Oddly, some Castle films (When Strangers Marry, Let’s Kill Uncle, I Saw What You Did) get skated over or omitted completely because they don’t have gimmicks, but are strange and memorable pictures in their own right (certainly, moreso than, say, Macabre, which is covered). A few speakers touch on Castle’s strategy of promoting himself as the face of his films, obviously inspired by Alfred Hitchcock’s rise to celebrity in the 1950s – but a sad side to this goes unexplored: Hitch could afford to be a clown because he was making Rear Window, North by Northwest, Vertigo and Psycho, whereas Castle compounded cigar-chomping, self-spoofery by turning out films which were blatant cash-ins on what Hitchcock or Robert Aldrich had just done. Some anecdotes skew Castle’s way without being questioned: it’s plain, reading between the talking heads, that Hitchcock and Castle were both inspired by the success of Clouzot’s Les Diaboliques, but extrapolating that to suggest Hitch was inspired by – or even aware of – Castle’s work in making Psycho is stretching a point too far. Similarly, playing up the ‘curse’ on Rosemary’s Baby is tabloid silliness: bad things happened to the makers of, say, The Naked Gun, but no one ever labels a comedy as cursed because OJ Simpson was in it, so puffing up Rosemary’s Baby, The Omen or The Exorcist as especially blighted is lazy hackery, especially in a business where if the Devil really hated you he’d make your film flop and all these movies were runaway hits.
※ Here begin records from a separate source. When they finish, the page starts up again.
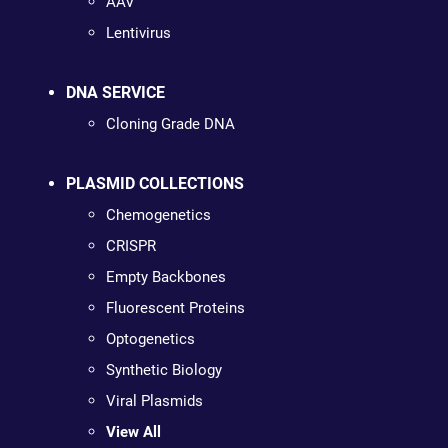
AAV
Lentivirus
DNA SERVICE
Cloning Grade DNA
PLASMID COLLECTIONS
Chemogenetics
CRISPR
Empty Backbones
Fluorescent Proteins
Optogenetics
Synthetic Biology
Viral Plasmids
View All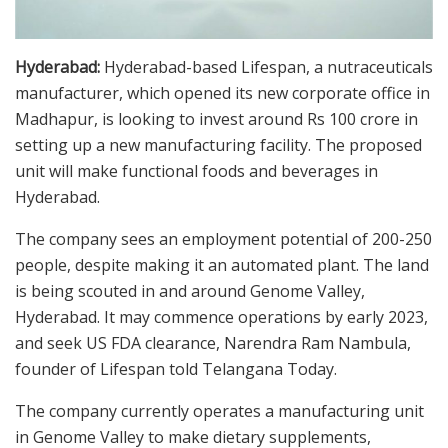
Hyderabad:
Hyderabad-based Lifespan, a nutraceuticals
manufacturer, which opened its new corporate office in
Madhapur, is looking to invest around Rs 100 crore in
setting up a new manufacturing facility. The proposed
unit will make functional foods and beverages in
Hyderabad.
The company sees an employment potential of 200-250
people, despite making it an automated plant. The land
is being scouted in and around Genome Valley,
Hyderabad. It may commence operations by early 2023,
and seek US FDA clearance, Narendra Ram Nambula,
founder of Lifespan told Telangana Today.
The company currently operates a manufacturing unit
in Genome Valley to make dietary supplements,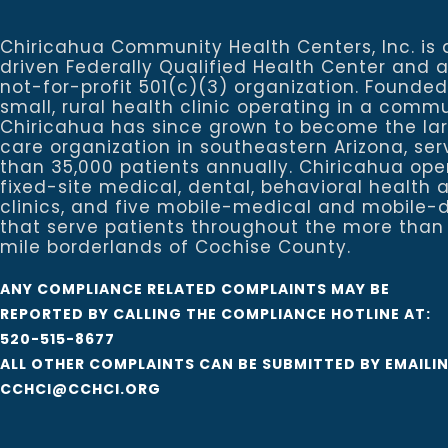
Chiricahua Community Health Centers, Inc. is 
driven Federally Qualified Health Center and 
not-for-profit 501(c)(3) organization. Founded
small, rural health clinic operating in a commu
Chiricahua has since grown to become the la
care organization in southeastern Arizona, se
than 35,000 patients annually. Chiricahua ope
fixed-site medical, dental, behavioral healt
clinics, and five mobile-medical and mobile-d
that serve patients throughout the more than
mile borderlands of Cochise County.
ANY COMPLIANCE RELATED COMPLAINTS MAY BE
REPORTED BY CALLING THE COMPLIANCE HOTLINE AT:
520-515-8677
ALL OTHER COMPLAINTS CAN BE SUBMITTED BY EMAILI
CCHCI@CCHCI.ORG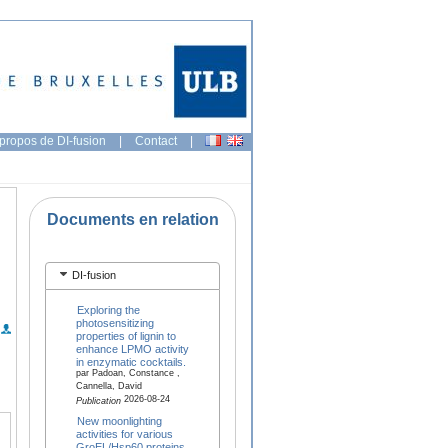
propos de DI-fusion
|
Contact
|
Documents en relation
DI-fusion
Exploring the
photosensitizing
properties of lignin to
enhance LPMO activity
in enzymatic cocktails.
par Padoan, Constance ,
Cannella, David
2026-08-24
Publication
New moonlighting
activities for various
GroEL/Hsp60 proteins,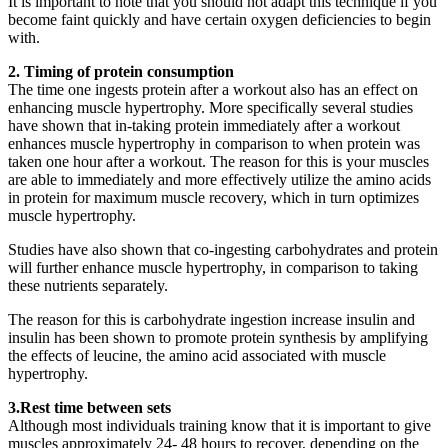
It is important to note that you should not adapt this technique if you
become faint quickly and have certain oxygen deficiencies to begin
with.
2. Timing of protein consumption
The time one ingests protein after a workout also has an effect on
enhancing muscle hypertrophy. More specifically several studies
have shown that in-taking protein immediately after a workout
enhances muscle hypertrophy in comparison to when protein was
taken one hour after a workout. The reason for this is your muscles
are able to immediately and more effectively utilize the amino acids
in protein for maximum muscle recovery, which in turn optimizes
muscle hypertrophy.
Studies have also shown that co-ingesting carbohydrates and protein
will further enhance muscle hypertrophy, in comparison to taking
these nutrients separately.
The reason for this is carbohydrate ingestion increase insulin and
insulin has been shown to promote protein synthesis by amplifying
the effects of leucine, the amino acid associated with muscle
hypertrophy.
3.Rest time between sets
Although most individuals training know that it is important to give
muscles approximately 24- 48 hours to recover, depending on the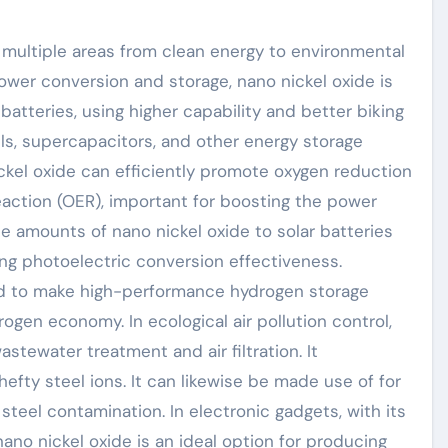
 multiple areas from clean energy to environmental
power conversion and storage, nano nickel oxide is
batteries, using higher capability and better biking
 cells, supercapacitors, and other energy storage
ckel oxide can efficiently promote oxygen reduction
ction (OER), important for boosting the power
ate amounts of nano nickel oxide to solar batteries
ing photoelectric conversion effectiveness.
ed to make high-performance hydrogen storage
gen economy. In ecological air pollution control,
stewater treatment and air filtration. It
hefty steel ions. It can likewise be made use of for
steel contamination. In electronic gadgets, with its
no nickel oxide is an ideal option for producing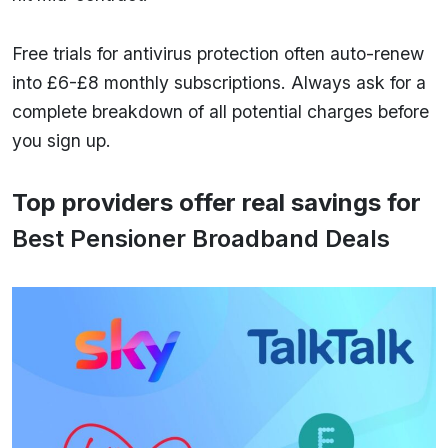
Free trials for antivirus protection often auto-renew
into £6-£8 monthly subscriptions. Always ask for a
complete breakdown of all potential charges before
you sign up.
Top providers offer real savings for
Best Pensioner Broadband Deals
Director Jeffrey Schwarz lands some coups (Marcel Marceau on the peculiar flop Shanks; and both Anne Helm and Diane Baker on Strait Jacket, where Joan Crawford had the former fired and replaced by the latter) but a few other folks (Roman Polanski, Mia Farrow and Robert Evans) are missing. It’s talking heads and clips, but with animated photo cutouts, a lot of editing pizzazz and other effects to get over the hump that there really isn’t any other way of doing movie-related documentaries. A key vintage clip of Castle, Crawford and author Robert Bloch ‘plotting a murder’ is disappointing in that the voice you’d like to hear (Bloch) never pipes up. If nothing else, the film settles on a proper pronounciation of ‘Emergo’ (soft G), the skeleton-on-wires gag from Haunted Hill.